*Directions for this task:* Please repeat the records beneath this task exactly as they appear, but skip the images.

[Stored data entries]
★ ★ ★

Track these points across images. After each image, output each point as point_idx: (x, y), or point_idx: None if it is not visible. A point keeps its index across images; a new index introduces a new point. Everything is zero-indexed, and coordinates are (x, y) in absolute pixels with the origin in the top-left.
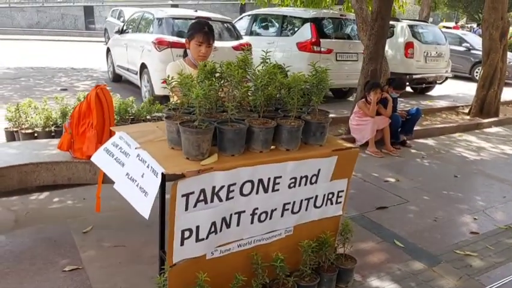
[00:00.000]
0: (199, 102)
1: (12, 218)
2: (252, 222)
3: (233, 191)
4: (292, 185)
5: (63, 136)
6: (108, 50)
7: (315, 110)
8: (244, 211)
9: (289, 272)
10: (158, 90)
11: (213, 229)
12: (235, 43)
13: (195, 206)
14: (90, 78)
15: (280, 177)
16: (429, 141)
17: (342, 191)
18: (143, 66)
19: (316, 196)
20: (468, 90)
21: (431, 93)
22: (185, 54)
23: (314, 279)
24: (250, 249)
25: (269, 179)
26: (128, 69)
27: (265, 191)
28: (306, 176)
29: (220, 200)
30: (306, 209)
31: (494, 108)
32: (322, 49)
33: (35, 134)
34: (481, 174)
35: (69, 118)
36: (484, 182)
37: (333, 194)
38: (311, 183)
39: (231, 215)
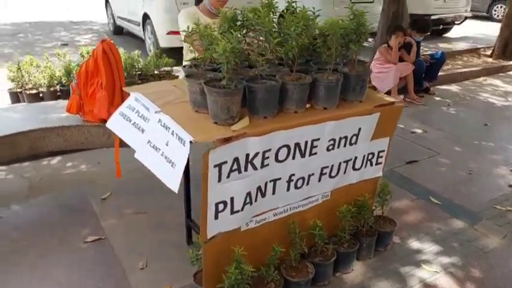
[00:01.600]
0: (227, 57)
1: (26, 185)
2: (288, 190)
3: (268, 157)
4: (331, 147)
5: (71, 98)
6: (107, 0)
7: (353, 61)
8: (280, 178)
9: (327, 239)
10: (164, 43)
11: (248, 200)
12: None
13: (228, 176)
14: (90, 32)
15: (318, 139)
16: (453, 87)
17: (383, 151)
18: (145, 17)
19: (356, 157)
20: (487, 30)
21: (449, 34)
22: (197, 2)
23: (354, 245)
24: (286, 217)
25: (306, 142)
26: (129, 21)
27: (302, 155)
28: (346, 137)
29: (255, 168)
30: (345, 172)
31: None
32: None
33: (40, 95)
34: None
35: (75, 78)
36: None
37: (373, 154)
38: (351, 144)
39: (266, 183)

★ ★ ★

*Task answer:*
Track these points across images. After each image, output each point as point_idx: (x, y), or point_idx: None if it is not visible. A point keeps its index across images; a new index introduces a new point. Everything is zero-indexed, and coordinates are (x, y) in absolute pixels with the origin in the top-left.
[00:00.000]
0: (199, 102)
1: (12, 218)
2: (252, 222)
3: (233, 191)
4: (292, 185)
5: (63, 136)
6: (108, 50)
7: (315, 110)
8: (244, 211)
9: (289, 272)
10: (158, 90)
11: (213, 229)
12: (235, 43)
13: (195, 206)
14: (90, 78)
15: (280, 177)
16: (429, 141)
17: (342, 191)
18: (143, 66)
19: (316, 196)
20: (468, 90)
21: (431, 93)
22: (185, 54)
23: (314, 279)
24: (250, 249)
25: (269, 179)
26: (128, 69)
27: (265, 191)
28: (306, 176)
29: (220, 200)
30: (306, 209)
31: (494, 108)
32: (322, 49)
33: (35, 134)
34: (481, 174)
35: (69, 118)
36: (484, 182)
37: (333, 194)
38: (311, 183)
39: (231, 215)
[00:01.600]
0: (227, 57)
1: (26, 185)
2: (288, 190)
3: (268, 157)
4: (331, 147)
5: (71, 98)
6: (107, 0)
7: (353, 61)
8: (280, 178)
9: (327, 239)
10: (164, 43)
11: (248, 200)
12: None
13: (228, 176)
14: (90, 32)
15: (318, 139)
16: (453, 87)
17: (383, 151)
18: (145, 17)
19: (356, 157)
20: (487, 30)
21: (449, 34)
22: (197, 2)
23: (354, 245)
24: (286, 217)
25: (306, 142)
26: (129, 21)
27: (302, 155)
28: (346, 137)
29: (255, 168)
30: (345, 172)
31: None
32: None
33: (40, 95)
34: None
35: (75, 78)
36: None
37: (373, 154)
38: (351, 144)
39: (266, 183)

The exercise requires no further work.